Challenge: Copy the entries word for word, starting at their first line and stopping after the line that contains "v(4.5, -42.6) *".

-- Begin --

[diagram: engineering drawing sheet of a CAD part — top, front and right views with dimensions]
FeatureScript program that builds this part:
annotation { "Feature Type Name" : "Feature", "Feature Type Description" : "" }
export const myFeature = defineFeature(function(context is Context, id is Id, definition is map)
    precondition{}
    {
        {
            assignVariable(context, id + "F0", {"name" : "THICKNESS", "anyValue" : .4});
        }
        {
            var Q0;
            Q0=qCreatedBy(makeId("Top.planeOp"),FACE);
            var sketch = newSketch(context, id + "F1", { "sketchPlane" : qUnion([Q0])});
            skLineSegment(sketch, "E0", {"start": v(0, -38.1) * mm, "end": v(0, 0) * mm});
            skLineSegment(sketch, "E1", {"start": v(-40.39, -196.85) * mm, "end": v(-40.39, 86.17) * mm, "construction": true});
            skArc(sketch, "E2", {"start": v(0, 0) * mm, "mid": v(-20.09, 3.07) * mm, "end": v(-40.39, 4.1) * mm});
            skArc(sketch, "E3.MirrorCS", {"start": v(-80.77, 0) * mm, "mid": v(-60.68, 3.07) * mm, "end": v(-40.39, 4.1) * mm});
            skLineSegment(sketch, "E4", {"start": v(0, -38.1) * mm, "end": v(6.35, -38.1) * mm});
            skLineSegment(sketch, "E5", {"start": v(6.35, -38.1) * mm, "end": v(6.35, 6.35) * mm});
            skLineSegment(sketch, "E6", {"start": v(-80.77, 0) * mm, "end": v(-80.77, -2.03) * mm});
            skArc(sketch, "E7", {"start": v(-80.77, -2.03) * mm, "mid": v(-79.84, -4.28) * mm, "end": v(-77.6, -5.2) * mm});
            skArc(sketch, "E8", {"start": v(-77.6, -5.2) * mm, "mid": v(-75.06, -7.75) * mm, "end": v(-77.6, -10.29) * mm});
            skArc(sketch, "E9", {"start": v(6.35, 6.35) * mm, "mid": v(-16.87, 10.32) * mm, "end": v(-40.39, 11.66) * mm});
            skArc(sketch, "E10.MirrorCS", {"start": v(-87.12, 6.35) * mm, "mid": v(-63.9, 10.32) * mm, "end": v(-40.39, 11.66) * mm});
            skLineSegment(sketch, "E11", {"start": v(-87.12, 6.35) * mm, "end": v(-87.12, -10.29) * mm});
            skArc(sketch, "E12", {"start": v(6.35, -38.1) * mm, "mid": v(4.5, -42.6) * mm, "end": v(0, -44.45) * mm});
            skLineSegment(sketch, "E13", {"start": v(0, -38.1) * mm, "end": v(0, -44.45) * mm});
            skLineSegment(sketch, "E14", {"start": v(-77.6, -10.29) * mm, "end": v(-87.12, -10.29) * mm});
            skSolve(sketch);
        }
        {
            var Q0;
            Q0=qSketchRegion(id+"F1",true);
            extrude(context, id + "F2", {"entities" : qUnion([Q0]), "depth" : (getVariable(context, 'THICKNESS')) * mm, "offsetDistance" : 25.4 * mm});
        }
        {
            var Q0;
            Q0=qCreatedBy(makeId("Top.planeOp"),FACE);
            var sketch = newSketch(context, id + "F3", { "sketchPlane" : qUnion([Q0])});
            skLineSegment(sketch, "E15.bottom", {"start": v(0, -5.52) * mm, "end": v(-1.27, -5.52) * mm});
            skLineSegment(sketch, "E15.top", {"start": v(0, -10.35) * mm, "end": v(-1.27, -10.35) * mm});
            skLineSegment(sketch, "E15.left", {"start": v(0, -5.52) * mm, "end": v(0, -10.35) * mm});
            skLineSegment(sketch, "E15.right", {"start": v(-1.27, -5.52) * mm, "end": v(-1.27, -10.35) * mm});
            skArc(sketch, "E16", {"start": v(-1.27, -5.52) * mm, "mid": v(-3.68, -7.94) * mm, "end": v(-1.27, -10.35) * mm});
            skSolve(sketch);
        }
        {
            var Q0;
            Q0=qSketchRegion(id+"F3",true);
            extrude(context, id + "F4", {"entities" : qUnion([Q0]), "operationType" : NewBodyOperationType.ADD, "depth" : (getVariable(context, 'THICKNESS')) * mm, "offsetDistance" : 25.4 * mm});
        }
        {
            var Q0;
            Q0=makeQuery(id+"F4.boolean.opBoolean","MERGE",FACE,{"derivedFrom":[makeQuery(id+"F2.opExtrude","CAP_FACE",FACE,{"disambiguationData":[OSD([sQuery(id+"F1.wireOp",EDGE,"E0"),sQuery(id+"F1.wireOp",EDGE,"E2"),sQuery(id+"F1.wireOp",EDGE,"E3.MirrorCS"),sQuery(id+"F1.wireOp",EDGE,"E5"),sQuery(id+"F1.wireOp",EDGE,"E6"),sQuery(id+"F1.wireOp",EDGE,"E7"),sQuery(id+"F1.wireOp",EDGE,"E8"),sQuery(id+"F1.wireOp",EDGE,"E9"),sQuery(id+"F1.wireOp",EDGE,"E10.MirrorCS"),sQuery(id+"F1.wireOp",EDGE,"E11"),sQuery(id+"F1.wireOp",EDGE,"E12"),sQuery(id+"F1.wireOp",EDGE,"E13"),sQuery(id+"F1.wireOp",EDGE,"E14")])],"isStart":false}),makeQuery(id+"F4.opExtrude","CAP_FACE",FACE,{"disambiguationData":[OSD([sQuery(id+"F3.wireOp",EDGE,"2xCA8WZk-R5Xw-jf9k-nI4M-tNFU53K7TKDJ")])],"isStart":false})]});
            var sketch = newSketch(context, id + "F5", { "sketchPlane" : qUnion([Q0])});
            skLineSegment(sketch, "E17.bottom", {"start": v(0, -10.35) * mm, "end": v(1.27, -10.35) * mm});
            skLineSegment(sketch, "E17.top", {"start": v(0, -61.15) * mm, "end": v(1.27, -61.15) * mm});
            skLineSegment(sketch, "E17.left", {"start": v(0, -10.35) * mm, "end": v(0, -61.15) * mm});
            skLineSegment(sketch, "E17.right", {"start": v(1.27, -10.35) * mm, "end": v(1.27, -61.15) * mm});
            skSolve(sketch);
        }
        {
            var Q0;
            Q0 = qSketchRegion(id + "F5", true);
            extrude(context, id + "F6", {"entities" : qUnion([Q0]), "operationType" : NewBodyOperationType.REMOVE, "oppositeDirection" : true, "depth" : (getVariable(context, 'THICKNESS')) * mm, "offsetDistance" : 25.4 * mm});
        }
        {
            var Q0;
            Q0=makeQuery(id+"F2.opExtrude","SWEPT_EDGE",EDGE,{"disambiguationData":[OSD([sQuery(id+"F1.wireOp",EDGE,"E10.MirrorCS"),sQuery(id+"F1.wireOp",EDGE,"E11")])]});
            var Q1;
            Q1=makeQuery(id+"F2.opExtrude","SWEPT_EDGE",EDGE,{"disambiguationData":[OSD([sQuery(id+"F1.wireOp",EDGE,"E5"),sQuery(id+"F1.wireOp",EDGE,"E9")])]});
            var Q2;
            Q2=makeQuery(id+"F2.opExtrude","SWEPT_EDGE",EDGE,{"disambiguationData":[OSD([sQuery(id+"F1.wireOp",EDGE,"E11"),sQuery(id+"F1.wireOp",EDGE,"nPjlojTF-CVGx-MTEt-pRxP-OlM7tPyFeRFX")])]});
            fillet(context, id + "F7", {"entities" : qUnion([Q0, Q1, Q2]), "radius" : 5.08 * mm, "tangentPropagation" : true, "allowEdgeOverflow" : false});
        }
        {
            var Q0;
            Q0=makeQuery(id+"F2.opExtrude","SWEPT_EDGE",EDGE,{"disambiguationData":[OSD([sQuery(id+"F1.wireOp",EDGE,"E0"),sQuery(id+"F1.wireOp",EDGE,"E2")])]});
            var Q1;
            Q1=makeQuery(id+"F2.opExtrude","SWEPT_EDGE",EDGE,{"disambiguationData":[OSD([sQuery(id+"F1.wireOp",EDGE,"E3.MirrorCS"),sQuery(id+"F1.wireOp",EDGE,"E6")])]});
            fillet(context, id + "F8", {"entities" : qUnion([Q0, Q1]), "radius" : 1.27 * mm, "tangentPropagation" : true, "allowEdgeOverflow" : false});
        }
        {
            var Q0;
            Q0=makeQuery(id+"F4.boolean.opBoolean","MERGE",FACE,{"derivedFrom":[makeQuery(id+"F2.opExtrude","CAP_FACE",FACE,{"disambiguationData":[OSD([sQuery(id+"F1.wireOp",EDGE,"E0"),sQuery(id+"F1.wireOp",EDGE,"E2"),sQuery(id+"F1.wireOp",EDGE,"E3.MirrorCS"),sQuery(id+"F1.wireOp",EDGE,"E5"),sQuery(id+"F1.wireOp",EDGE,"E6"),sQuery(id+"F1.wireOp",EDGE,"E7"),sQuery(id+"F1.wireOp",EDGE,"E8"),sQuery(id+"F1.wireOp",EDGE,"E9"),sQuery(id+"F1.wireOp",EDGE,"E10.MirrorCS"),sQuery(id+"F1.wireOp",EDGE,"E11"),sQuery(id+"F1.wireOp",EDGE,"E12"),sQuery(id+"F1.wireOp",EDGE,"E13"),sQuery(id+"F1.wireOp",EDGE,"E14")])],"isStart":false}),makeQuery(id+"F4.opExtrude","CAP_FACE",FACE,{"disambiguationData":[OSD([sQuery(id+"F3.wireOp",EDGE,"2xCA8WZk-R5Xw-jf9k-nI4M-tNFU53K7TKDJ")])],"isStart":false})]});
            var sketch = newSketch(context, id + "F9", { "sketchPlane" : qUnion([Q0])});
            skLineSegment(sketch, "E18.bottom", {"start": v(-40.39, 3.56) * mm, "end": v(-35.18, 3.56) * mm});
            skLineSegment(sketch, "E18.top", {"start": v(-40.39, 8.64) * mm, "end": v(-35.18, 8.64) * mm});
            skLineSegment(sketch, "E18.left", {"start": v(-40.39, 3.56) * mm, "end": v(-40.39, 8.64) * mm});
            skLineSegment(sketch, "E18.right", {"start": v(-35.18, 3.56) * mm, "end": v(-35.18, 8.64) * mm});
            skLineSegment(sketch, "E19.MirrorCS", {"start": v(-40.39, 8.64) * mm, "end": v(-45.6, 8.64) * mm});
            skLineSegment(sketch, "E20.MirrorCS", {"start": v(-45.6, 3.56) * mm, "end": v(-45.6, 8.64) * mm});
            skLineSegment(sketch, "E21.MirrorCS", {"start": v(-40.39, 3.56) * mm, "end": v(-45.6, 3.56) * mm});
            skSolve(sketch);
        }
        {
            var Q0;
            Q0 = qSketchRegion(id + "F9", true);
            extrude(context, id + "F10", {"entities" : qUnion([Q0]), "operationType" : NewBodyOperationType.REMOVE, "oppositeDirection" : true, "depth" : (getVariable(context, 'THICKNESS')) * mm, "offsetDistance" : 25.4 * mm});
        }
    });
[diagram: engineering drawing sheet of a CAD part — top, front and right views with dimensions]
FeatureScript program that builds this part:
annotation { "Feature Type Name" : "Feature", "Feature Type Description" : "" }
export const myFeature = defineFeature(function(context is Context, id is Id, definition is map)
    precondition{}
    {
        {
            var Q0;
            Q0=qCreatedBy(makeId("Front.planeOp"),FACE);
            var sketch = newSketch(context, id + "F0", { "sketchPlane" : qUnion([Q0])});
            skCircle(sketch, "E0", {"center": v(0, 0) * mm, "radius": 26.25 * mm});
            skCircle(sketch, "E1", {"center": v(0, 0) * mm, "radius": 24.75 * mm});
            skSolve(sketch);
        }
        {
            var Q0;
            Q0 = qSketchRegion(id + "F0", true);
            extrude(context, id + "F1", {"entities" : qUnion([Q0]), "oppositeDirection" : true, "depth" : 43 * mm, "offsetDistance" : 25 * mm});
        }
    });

-- End --

Answer for this exercise:
[diagram: engineering drawing sheet of a CAD part — top, front and right views with dimensions]
FeatureScript program that builds this part:
annotation { "Feature Type Name" : "Feature", "Feature Type Description" : "" }
export const myFeature = defineFeature(function(context is Context, id is Id, definition is map)
    precondition{}
    {
        {
            assignVariable(context, id + "F0", {"name" : "THICKNESS", "anyValue" : .4});
        }
        {
            var Q0;
            Q0=qCreatedBy(makeId("Top.planeOp"),FACE);
            var sketch = newSketch(context, id + "F1", { "sketchPlane" : qUnion([Q0])});
            skLineSegment(sketch, "E0", {"start": v(0, -38.1) * mm, "end": v(0, 0) * mm});
            skLineSegment(sketch, "E1", {"start": v(-40.39, -196.85) * mm, "end": v(-40.39, 86.17) * mm, "construction": true});
            skArc(sketch, "E2", {"start": v(0, 0) * mm, "mid": v(-20.09, 3.07) * mm, "end": v(-40.39, 4.1) * mm});
            skArc(sketch, "E3.MirrorCS", {"start": v(-80.77, 0) * mm, "mid": v(-60.68, 3.07) * mm, "end": v(-40.39, 4.1) * mm});
            skLineSegment(sketch, "E4", {"start": v(0, -38.1) * mm, "end": v(6.35, -38.1) * mm});
            skLineSegment(sketch, "E5", {"start": v(6.35, -38.1) * mm, "end": v(6.35, 6.35) * mm});
            skLineSegment(sketch, "E6", {"start": v(-80.77, 0) * mm, "end": v(-80.77, -2.03) * mm});
            skArc(sketch, "E7", {"start": v(-80.77, -2.03) * mm, "mid": v(-79.84, -4.28) * mm, "end": v(-77.6, -5.2) * mm});
            skArc(sketch, "E8", {"start": v(-77.6, -5.2) * mm, "mid": v(-75.06, -7.75) * mm, "end": v(-77.6, -10.29) * mm});
            skArc(sketch, "E9", {"start": v(6.35, 6.35) * mm, "mid": v(-16.87, 10.32) * mm, "end": v(-40.39, 11.66) * mm});
            skArc(sketch, "E10.MirrorCS", {"start": v(-87.12, 6.35) * mm, "mid": v(-63.9, 10.32) * mm, "end": v(-40.39, 11.66) * mm});
            skLineSegment(sketch, "E11", {"start": v(-87.12, 6.35) * mm, "end": v(-87.12, -10.29) * mm});
            skArc(sketch, "E12", {"start": v(6.35, -38.1) * mm, "mid": v(4.5, -42.6) * mm, "end": v(0, -44.45) * mm});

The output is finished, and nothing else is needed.